Question

How do you solve \[3{{q}^{2}}-16q=-5\]?

Answer 1

Hint: The degree of an equation is the highest power to which the variable is raised. We can decide if the equation is linear, quadratic, cubic, etc. using the degree of the equation. For a quadratic equation \[a{{x}^{2}}+bx+c=0\], using the formula method we can find the roots of the equation as \[x=\dfrac{-b\pm \sqrt{{{b}^{2}}-4ac}}{2a}\].

Complete step-by-step answer:
The given equation is \[3{{q}^{2}}-16q=-5\]. The highest power of the variable in the equation is 2, so the degree of the equation is also 2. It means that the equation is quadratic. To solve the equation, we first have to express it in its standard form, we can do it as, adding 5 to both sides of the given equation, it can be written as \[3{{q}^{2}}-16q+5=0\]. Comparing with the general equation of the quadratic \[a{{x}^{2}}+bx+c=0\], we get \[a=3,b=-16\And c=5\].
We know that using the formula method, we can find the roots of the quadratic as \[x=\dfrac{-b\pm \sqrt{{{b}^{2}}-4ac}}{2a}\]. As the variable for this equation is \[q\], we need to use the formula in terms of \[q\]. Substituting the value of the coefficient in this formula, we get
\[\begin{align}
  & \Rightarrow q=\dfrac{-\left( -16 \right)\pm \sqrt{{{\left( -16 \right)}^{2}}-4\left( 3 \right)\left( 5 \right)}}{2\left( 3 \right)} \\
 & \Rightarrow q=\dfrac{16\pm \sqrt{196}}{6} \\
 & \Rightarrow q=\dfrac{16\pm 14}{6} \\
\end{align}\]
\[\Rightarrow q=\dfrac{16+14}{6}\] or \[q=\dfrac{16-14}{6}\]
\[\Rightarrow q=\dfrac{30}{6}=5\] or \[q=\dfrac{2}{6}=\dfrac{1}{3}\]
Hence, the roots of the equation are \[q=5\] or \[q=\dfrac{1}{3}\].
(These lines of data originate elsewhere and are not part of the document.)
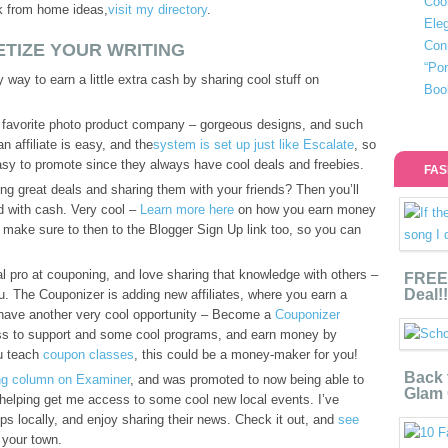
Coo
rk from home ideas,
visit my directory
.
Eleg
Con
TIZE YOUR WRITING
“Po
way to earn a little extra cash by sharing cool stuff on
Boo
 favorite photo product company – gorgeous designs, and such
n affiliate is easy, and the
system is set up just like Escalate
, so
easy to promote since they always have cool deals and freebies.
FAS
ng great deals and sharing them with your friends? Then you’ll
 with cash. Very cool –
Learn more here
on how you earn money
, make sure to then to the Blogger Sign Up link too, so you can
tal pro at couponing, and love sharing that knowledge with others –
FREE 
Deal!!
you. The Couponizer is adding new affiliates, where you earn a
 have another very cool opportunity – Become a
Couponizer
ess to support and some cool programs, and earn money by
ou teach
coupon classes
, this could be a money-maker for you!
Back 
ing column on Examiner
, and was promoted to now being able to
Glam 
 helping get me access to some cool new local events. I’ve
ps locally, and enjoy sharing their news. Check it out, and
see
 your town.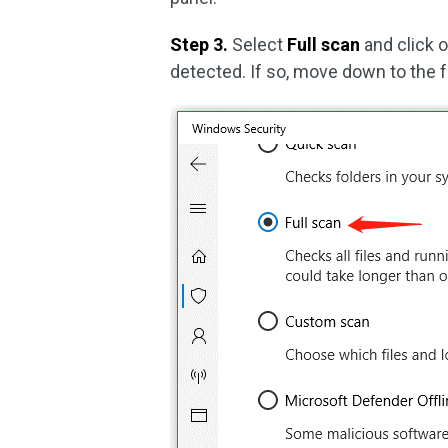
Step 3.
Select
Full scan
and click 
detected. If so, move down to the 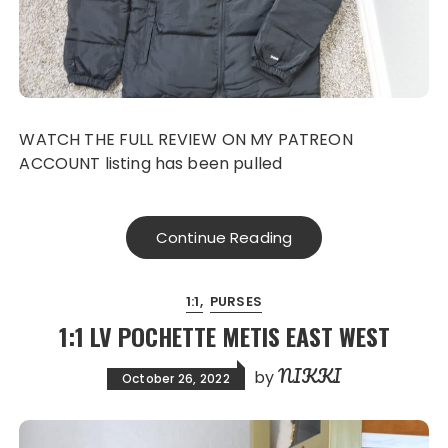
WATCH THE FULL REVIEW ON MY PATREON
ACCOUNT listing has been pulled
Continue Reading
1:1
PURSES
1:1 LV POCHETTE METIS EAST WEST
NIKKI
by
October 26, 2022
Note: There are many methods to solve a quadratic equation, as the factorization method, completing the square method, and formula method. We can use any of them to solve a quadratic equation. The formula method should be preferred because it gives two roots of the equation, whether they are real or imaginary.